The Samannaphala sutra tells the story of king Agatasattu’s visit to Gotama, the Buddha. The king is accompanied by his advisor and physician, who informed him that the Buddha was in the vicinity and that the king should see him. The king prepares his grand retinue to go to Mango Grove. We have a telling glimpse of the insecurity of power when Agatasurra panics upon aproaching the grove. The place is completely quiet despite a thousand monks having assembled there, and the king fears a trap by his enemies.
After he is graciously received by the Buddha, the king impetuously demands to know from him what is the virtue of being a recluse: “Can you declare to me the immediate benefit of the life of a recluse?” The king relates what other authorities have told him in answer to this questions: the transmigrationist, the annihilationist, the idealist, etc. He is not satisfied and now asks Gotama.
We know today that the earliest followers of the Buddha were not monks as understood in the hierarchical and institutional sense of centiries later. Like contemporary sadhus, they were truly recluses in that they had renounced family, property, and entitlements, and lived alone — in the company of others who, like them, were dubbed “homeless.” Hence, the life of the recluse meant more than just solitude.
Gotama responds to the king’s question with his own. He presents the king with the parable of a servant whose life is consumed in service and loyalty, emptying his mind and heart in order to attend to his master’s pleasures from morning until night. The servant believes that this is his inevitable lot given that his master enjoys merit despite his life of pleasure and dissolution.
One day the servant reflects on this. “He is a man — and so am I.” To renounce all of this is freedom. The servant would lose nothing. In renouncing the world he merely renounces his master’s contrivances, the contrivances of a whole system of thinking and being. If he becomes a recluse, he reasons, he will have nothing material in this world, but then he never had anything anyway. He would know freedom of mind and body, “delighting in solitude,” as the sutra puts it.
Gotama asks the king if it would make sense to tell the servant that he should return to the master’s household and resume the status of a slave. Of course not, replies the king. Gotama concludes: “This, O king, is the first kind of fruit, visible in this world, from the life of a recluse. But it is only the first fruit.”

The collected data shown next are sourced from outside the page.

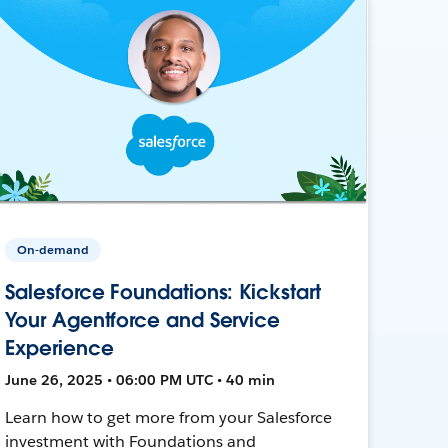
On-demand
Salesforce Foundations: Kickstart
Your Agentforce and Service
Experience
June 26, 2025 • 06:00 PM UTC • 40 min
Learn how to get more from your Salesforce
investment with Foundations and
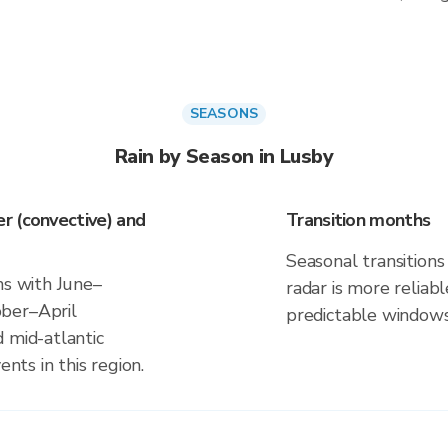
SEASONS
Rain by Season in Lusby
r (convective) and
Transition months
Seasonal transitions 
ns with June–
radar is more reliab
ber–April
predictable windows
 mid-atlantic
ents in this region.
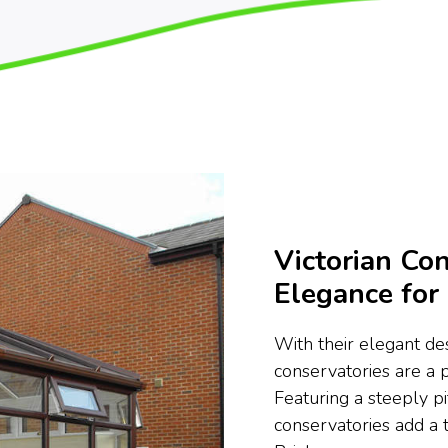
Victorian Con
Elegance fo
With their elegant des
conservatories are a
Featuring a steeply pi
conservatories add a 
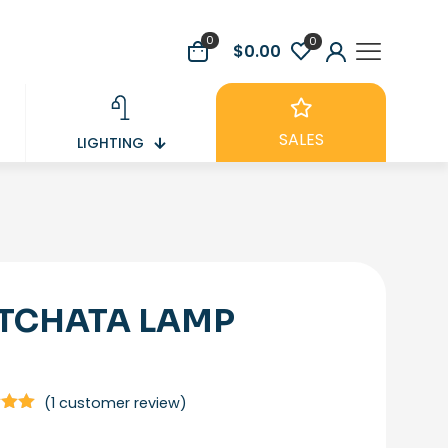
0
0
$0.00
SALES
LIGHTING
TCHATA LAMP
(
1
customer review)
5.00
5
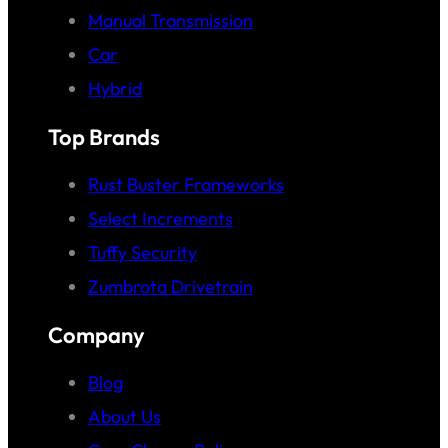
Manual Transmission
Car
Hybrid
Top Brands
Rust Buster Frameworks
Select Increments
Tuffy Security
Zumbrota Drivetrain
Company
Blog
About Us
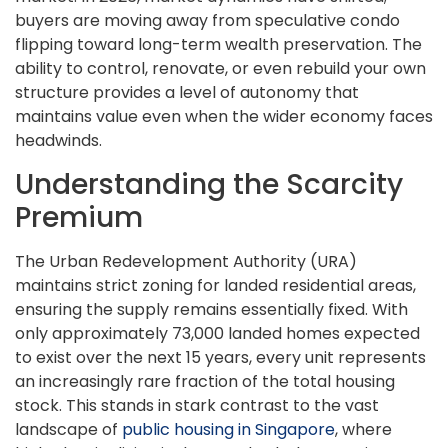
buyers are moving away from speculative condo
flipping toward long-term wealth preservation. The
ability to control, renovate, or even rebuild your own
structure provides a level of autonomy that
maintains value even when the wider economy faces
headwinds.
Understanding the Scarcity
Premium
The Urban Redevelopment Authority (URA)
maintains strict zoning for landed residential areas,
ensuring the supply remains essentially fixed. With
only approximately 73,000 landed homes expected
to exist over the next 15 years, every unit represents
an increasingly rare fraction of the total housing
stock. This stands in stark contrast to the vast
landscape of
public housing in Singapore
, where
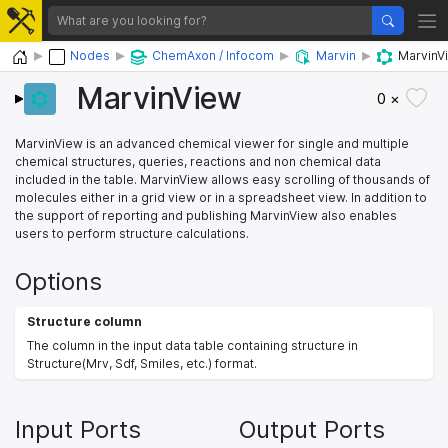
Home
Nodes
ChemAxon / Infocom
Marvin
MarvinV
MarvinView
0 ×
MarvinView is an advanced chemical viewer for single and multiple
chemical structures, queries, reactions and non chemical data
included in the table. MarvinView allows easy scrolling of thousands of
molecules either in a grid view or in a spreadsheet view. In addition to
the support of reporting and publishing MarvinView also enables
users to perform structure calculations.
Options
Structure column
The column in the input data table containing structure in
Structure(Mrv, Sdf, Smiles, etc.) format.
Input Ports
Output Ports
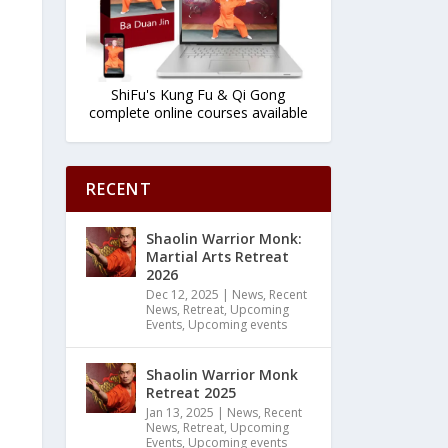
ShiFu's Kung Fu & Qi Gong
complete online courses available
RECENT
Shaolin Warrior Monk:
Martial Arts Retreat
2026
Dec 12, 2025
|
News
,
Recent
News
,
Retreat
,
Upcoming
Events
,
Upcoming events
Shaolin Warrior Monk
Retreat 2025
Jan 13, 2025
|
News
,
Recent
News
,
Retreat
,
Upcoming
Events
,
Upcoming events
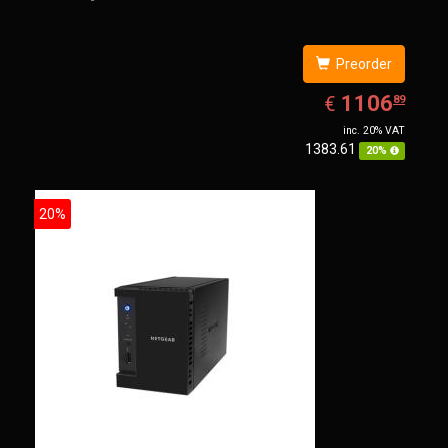
Preorder
EUR
1106.89
1106
€
89
inc. 20% VAT
1383.61
20%
20%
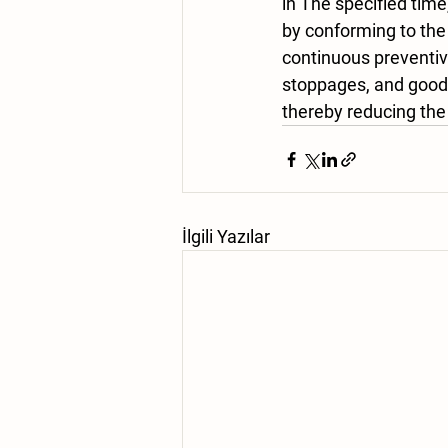
in The specified time
by conforming to the
continuous preventi
stoppages, and good 
thereby reducing the
İlgili Yazılar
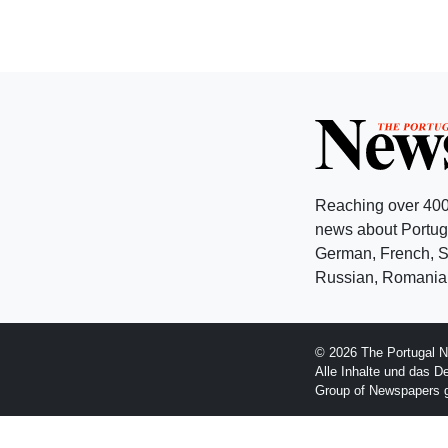
Reaching over 400
news about Portuga
German, French, Sw
Russian, Romanian
© 2026 The Portugal N
Alle Inhalte und das D
Group of Newspapers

The sadhu and arahat represented radical social change for their time. The remnant of this revolutionary change is our modest solitude, a solitude with a long and worthy heritage. But we are obliged nevertheless to identify who is our master, whether anyone is worthy to lord it over us with contrivances and privileges, and to renounce such a one (be it a person, society, or culture) as did the servant in the parable, in order to enjoy the first fruits of solitude in our own brief lives.